Aber, liebe Empörte, das spielt's eben nicht. Nur weil ein kollektives Oberschicht/Elitenempfinden das so dekretiert, lappt es nicht in die generelle Praxis über.
Und dafür, für die Selbsterkenntnis, dass weder Gesetze noch gegenseitiges Schulterklopfen etwas helfen um eine hochtradierte Denkart auf den Misthaufen der Geschichte zu verbannen, sollte man dem fehlenden Autor indirekt dankbar sein.

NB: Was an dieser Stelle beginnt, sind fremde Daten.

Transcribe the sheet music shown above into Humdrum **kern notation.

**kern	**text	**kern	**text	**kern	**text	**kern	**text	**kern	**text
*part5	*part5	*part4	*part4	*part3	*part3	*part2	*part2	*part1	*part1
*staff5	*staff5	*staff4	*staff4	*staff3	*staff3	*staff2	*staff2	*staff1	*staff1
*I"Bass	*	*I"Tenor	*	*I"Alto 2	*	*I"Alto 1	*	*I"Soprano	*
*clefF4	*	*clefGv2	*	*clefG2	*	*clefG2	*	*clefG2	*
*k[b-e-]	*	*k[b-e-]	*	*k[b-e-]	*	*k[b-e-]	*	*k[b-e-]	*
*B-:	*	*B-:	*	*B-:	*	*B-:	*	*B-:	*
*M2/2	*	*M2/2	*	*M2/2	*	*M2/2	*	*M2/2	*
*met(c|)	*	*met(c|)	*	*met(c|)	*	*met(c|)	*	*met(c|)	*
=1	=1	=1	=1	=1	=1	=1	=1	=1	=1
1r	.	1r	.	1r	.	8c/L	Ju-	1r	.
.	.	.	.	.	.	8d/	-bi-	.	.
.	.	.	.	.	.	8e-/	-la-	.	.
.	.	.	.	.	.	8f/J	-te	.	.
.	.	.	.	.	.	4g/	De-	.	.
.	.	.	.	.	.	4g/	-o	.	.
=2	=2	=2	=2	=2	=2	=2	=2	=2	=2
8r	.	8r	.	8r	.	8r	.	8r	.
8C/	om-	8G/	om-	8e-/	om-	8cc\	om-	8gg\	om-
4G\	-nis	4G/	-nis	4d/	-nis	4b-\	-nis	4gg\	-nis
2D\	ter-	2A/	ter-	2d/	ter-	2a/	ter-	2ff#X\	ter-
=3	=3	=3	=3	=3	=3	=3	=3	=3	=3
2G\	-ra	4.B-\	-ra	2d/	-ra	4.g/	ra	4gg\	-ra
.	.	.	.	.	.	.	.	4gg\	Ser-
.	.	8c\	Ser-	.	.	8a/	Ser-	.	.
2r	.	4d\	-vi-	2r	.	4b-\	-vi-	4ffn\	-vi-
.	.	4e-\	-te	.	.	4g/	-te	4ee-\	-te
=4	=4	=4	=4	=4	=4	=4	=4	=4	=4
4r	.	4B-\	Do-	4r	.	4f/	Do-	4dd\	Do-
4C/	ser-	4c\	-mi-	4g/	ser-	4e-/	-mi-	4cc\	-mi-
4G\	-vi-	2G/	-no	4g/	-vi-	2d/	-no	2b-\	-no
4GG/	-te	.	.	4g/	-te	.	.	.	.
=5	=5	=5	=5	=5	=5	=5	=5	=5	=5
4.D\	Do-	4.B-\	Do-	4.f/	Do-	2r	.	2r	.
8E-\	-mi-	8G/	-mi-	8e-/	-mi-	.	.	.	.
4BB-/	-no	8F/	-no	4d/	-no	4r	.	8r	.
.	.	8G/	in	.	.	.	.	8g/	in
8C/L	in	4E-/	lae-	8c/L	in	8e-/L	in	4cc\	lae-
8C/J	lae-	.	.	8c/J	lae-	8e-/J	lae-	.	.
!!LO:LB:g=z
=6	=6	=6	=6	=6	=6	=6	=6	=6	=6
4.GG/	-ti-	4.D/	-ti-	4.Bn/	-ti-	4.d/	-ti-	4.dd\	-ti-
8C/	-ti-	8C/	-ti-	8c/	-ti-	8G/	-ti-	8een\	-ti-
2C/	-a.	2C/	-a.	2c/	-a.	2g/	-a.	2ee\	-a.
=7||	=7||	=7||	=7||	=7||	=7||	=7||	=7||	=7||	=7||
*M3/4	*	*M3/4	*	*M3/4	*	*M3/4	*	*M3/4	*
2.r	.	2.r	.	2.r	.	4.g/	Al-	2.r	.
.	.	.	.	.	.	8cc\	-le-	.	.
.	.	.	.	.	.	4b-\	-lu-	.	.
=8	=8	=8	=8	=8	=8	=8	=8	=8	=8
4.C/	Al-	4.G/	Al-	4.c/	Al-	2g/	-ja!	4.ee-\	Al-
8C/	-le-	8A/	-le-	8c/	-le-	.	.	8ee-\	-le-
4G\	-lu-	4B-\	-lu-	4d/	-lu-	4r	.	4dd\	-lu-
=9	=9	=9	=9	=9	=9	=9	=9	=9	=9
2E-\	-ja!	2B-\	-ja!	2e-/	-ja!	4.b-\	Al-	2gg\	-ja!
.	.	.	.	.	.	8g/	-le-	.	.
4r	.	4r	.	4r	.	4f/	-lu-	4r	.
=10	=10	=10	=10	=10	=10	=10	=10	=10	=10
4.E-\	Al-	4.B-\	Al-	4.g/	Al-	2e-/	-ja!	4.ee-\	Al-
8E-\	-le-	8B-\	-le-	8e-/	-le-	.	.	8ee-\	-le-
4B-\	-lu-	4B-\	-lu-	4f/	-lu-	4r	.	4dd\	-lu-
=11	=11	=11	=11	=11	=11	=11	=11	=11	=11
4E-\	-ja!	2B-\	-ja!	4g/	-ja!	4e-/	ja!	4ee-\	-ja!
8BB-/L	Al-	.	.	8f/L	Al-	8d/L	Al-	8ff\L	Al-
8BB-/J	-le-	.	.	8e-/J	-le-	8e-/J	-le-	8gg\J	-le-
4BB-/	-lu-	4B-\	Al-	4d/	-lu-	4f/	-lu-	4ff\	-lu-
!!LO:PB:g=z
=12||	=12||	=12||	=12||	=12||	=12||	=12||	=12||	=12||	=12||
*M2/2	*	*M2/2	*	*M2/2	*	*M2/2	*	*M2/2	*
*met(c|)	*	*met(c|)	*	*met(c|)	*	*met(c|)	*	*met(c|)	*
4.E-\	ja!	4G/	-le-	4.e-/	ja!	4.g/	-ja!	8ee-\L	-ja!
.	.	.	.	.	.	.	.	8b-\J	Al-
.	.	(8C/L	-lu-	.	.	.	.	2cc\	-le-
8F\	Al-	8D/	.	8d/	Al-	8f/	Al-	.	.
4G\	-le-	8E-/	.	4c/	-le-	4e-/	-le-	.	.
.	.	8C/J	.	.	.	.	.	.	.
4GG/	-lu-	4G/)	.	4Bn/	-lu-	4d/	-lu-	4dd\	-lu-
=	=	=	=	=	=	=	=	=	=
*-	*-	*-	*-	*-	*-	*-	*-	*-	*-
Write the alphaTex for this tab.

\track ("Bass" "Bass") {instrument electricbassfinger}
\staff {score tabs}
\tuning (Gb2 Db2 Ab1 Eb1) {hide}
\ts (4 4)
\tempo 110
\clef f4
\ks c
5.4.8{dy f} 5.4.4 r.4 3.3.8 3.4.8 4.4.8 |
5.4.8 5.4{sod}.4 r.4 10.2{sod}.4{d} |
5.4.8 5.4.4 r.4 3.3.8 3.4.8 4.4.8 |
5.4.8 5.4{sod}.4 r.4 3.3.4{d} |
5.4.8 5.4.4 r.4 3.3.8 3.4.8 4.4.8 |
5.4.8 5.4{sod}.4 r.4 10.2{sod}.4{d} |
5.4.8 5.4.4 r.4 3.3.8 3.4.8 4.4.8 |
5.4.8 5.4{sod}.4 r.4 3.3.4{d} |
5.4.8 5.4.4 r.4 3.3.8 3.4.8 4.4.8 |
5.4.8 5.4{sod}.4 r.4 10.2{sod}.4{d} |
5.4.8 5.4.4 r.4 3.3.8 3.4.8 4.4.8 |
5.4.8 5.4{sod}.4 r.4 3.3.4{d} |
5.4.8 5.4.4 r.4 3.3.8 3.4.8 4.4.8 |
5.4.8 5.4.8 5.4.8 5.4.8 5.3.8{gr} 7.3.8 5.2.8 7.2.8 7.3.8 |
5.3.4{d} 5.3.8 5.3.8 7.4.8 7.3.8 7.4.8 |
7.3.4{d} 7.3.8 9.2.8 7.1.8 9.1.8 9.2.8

Letztlich denkt er nämlich nur andere populär-populistische Strafvollzugs-Thesen, die umfassend kursieren, weiter. Verbrechen, Strafe, Sühne, der ganze tiefsitzende erzkatholische Blödsinn, die seit Ewigkeiten von Obrigkeits-Denken beschützte Legitimation von Gewaltanwendung, all das flutet nur so aus den österreichischen Poren.
Und: der laute und umfassende Aufschrei auf das vielleicht sogar beabsichtigte Geständnis eines Ohrenziehers sorgt auch für eine Freisprechung aller sich Empörenden. Wiewohl die Chance, dass sie selber auch ein bisserl tätscheln (die Grenzen sind fließend, man kann sich alles zurechthübschen) oder sich zumindest für ihre diesbezüglichen Gedanken schämen, groß ist. Dass es just hier so viele erste-Steine-Werfer gibt, ist hochgradig verdächtig. Es drückt das Aufatmen über das Finden eines Sünders aus, dem man die eigene heimliche Teil-Schuld überstülpen kann

Solange die Empörung in ihrer Primär-Reaktion stecken bleibt, solange nur das gesellschaftliche Stammhirn auf ein No-Go reagiert, solange nicht ein umfassender Prozess einsetzt, der die Gründe fürs Immer-noch-schlagen der trotz Gesetzen und Appellen eigentlich geschützten kleinen Menschen einsetzt, ist nichts gewonnen.

Dazu allerdings müsste man sich vom konkreten Anlassfall einer in seiner komplexen Familiengeschichte Verfangenen lösen - und dem ganz banalen Watschen-Alltag zuwenden und auch die Eliten-Dünkel überwinden. Sonst macht man nämlich die nächste divide, die nächste Kluft auf, einen weiteren Canyon, der zwischen den Gesellschaftsmodellen einer selbstbewussten Zivilgesellschaft und den sich mehrenden Anhängern von autokratischen Ideen und Ansätzen steht.

Denn dort, bei den schlagenden Freunden, dem dumpfen Ressentimentismus, der den neuen Allianzen innewohnt, dort ist die gsunde Watschen keine Folge von engelhafter Verwirrung, sondern grundsätzliche Ideologie, strukturell sogar notwendig um autokratische Führungsmodelle durchzusetzen. So wie es auch Schläge für Anderssexuelle, Andershandelnde und Andersdenkende sind.

Dieses Denken liegt aktuell im Polster eines fetten Aufwinds. Und genau dort wird man die doch ein wenig zu einfach gestrickte Empörung entsprechend zu nutzen wissen und sich als machoid-wehrhafter Kraftlackl zu positionieren wissen. Sofern der Diskurs im Einzelfall-Bashing steckenbleibt.